Solenne celebrazione della Pasqua ortodossa anche a Cagliari


 Domani, 28 aprile, si celebra anche a Cagliari la Pasqua cristiano ortodossa che quest’anno ricade la settimana successiva rispetto alle celebrazioni del calendario liturgico cattolico-romano. Tante le comunità che festeggiano: gli ortodossi rumeni del Patriarcato di Bucarest, i greco-cattolici di rito bizantino presenti fra gli ucraini, gli ortodossi provenienti dal corno d’Africa, i cristiano-ortodossi del Patriarcato di Mosca che raccoglie i fedeli provenienti da Ucraina, Belarus, Russia, Moldova ed altri paesi ex sovietici.

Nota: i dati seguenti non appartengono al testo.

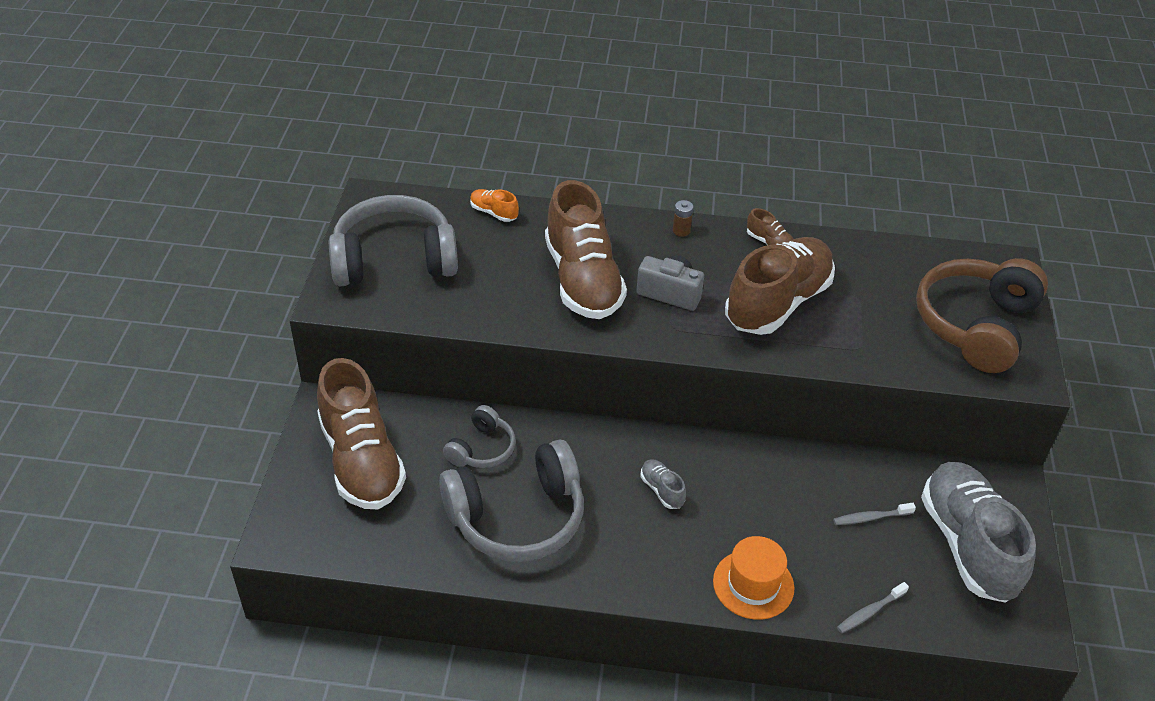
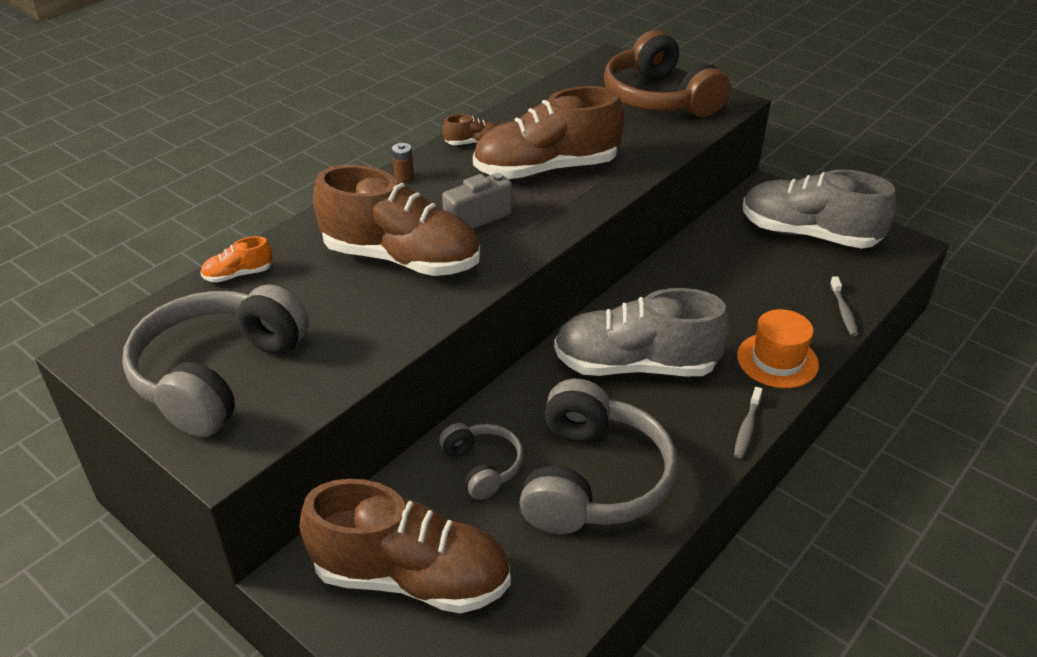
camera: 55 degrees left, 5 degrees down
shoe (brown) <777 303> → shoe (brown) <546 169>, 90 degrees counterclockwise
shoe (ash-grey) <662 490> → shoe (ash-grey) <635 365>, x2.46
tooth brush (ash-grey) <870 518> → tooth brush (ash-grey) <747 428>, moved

Le funzioni religiose iniziano alle 10 con la  solenne liturgia pasquale, alle 12 si svolge la  processione intorno alla Chiesa di Nostra Signora della Speranza a seguire la benedizione del cibo. I festeggiamenti della comunità ortodossa sono divenuti ormai parte della tradizione cittadina, fra i momenti di particolare suggestione, la processione che per tre volte girerà intorno alla Chiesa di Nostra Signora della Speranza e la immancabile benedizione dei cibi tradizionali fra i quali le uova (quelle vere non di cioccolato) dipinte ad arte e simbolo della rinascita, i “kulichi” che si preparano in ricordo di Cristo che divideva il pane con i suoi discepoli; la “paska” (un dolce che ha una forma esterna che ricorda il panettone) che rappresenta l’agnello sacrificale. E sempre nella simbologia del “3”, numero perfetto, per tre volte Padre Nikolay si rivolgerà ai fedeli gridando: “Cristo è risorto!” e tutti risponderanno all’unisono: “Si è veramente risorto!”